◆ **The data**:
* * *

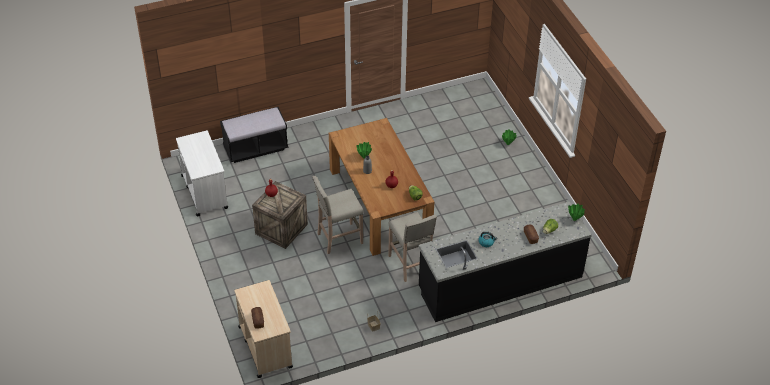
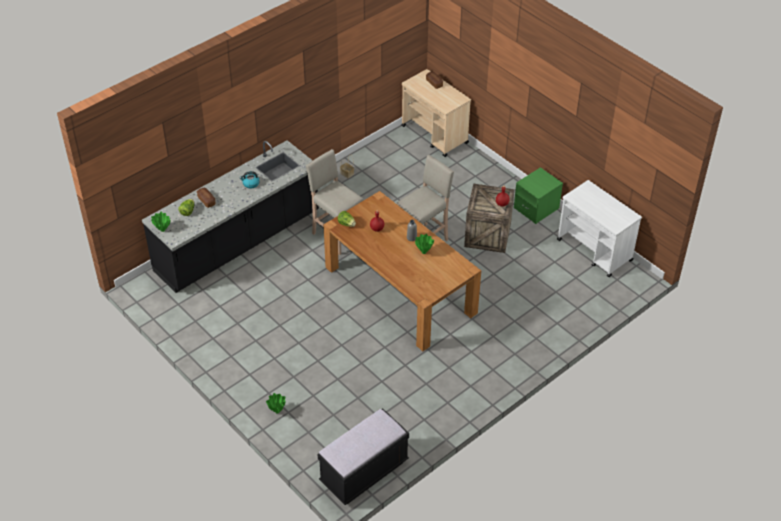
camera: 160 degrees right, 0 degrees up
(224, 241) = (536, 208): none -> green nightstand
(255, 148) = (578, 315): black bench -> black bench (364, 472)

* * *

◆ **The task**: Retype the listing exactly. Leave the pictures out.

◆ **Final answer**:
camera: 160 degrees right, 0 degrees up
(224, 241) = (536, 208): none -> green nightstand
(255, 148) = (578, 315): black bench -> black bench (364, 472)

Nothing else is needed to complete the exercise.